Policymakers should improve access to voting for residents of long-term care facilities. This includes permitting and encouraging mobile polling.
Polling places must be accessible to people with disabilities, including people who use wheelchairs. People with disabilities should be permitted to seek expedited judicial remedies when polling places are inaccessible. States should be required to submit accessibility plans using a standardized assessment instrument. Polling places should meet accessibility criteria at least as stringent as the FEC’s model criteria.
Policymakers should develop best practices for ballot design to maximize access. Instructions, signage, and other communications regarding elections should also be accessible. The Department of Justice should expand its monitoring and oversight to ensure accessibility and privacy for voters with disabilities.
Policymakers should put in place policies to assist individuals with disabilities in voting. This includes people with cognitive impairments. Protections should be put in place to prevent those who assist voters with disabilities from influencing their vote.
Individuals with mental incapacity should, by default, retain their right to vote (see also Adult Guardianship).
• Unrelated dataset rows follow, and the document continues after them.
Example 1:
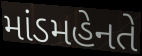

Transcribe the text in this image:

માંડમહેનતે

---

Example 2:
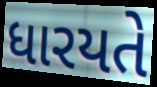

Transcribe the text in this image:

ધારયતે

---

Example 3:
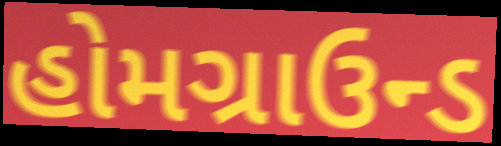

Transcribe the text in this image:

હોમગ્રાઉન્ડ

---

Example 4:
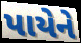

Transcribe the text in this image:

પાયેને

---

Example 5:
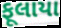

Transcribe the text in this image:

ફૂલાયા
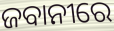
ଜବାନୀରେ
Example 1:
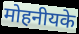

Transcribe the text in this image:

मोहनीयके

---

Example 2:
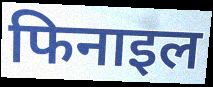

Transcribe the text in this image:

फिनाइल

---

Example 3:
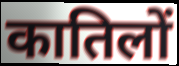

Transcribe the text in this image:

कातिलों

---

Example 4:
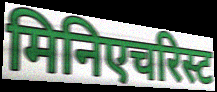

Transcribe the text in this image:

मिनिएचरिस्ट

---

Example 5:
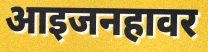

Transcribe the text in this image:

आइजनहावर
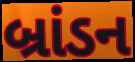
બ્રાંડન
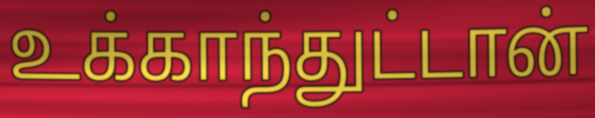
உக்காந்துட்டான்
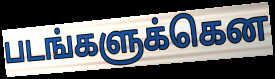
படங்களுக்கென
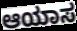
ಆಯಾಸ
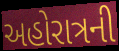
અહોરાત્રની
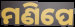
ମଣିପେ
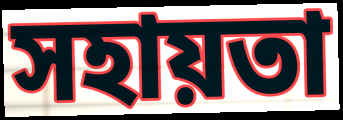
সহায়তা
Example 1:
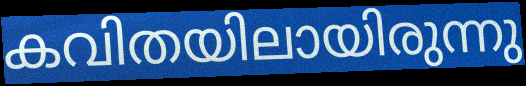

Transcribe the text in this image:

കവിതയിലായിരുന്നു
Any restrictions on voting rights should require a court of competent jurisdiction to determine that there is clear and convincing evidence that:
- the voter has been afforded appropriate due process protections; and
- the voter cannot communicate, with appropriate accommodations, a specific desire to participate in the voting process.
States should revise ballot initiative processes to curb the undue influence of special interests with access to significant financial resources. States should also enact policies to decrease fraud and deceptive practices.
State and local policymakers should:
- ensure that their primary and electoral systems maximize voter participation;
- eliminate the harmful effects of partisanship; and
- consider putting in place alternative voting models. This includes open primaries, nonpartisan blanket primaries, and ranked-choice voting.
The Electoral College
Federal and state policymakers should maintain fairness in the Electoral College. They should maximize voter participation and encourage public engagement with candidates and issues. Electoral College reforms should be nonpartisan and consistent with the principle of one person, one vote. They should also ensure equal access for people from historically disadvantaged racial and ethnic groups.
States allocation of Electoral College votes should be open, accountable, and timely.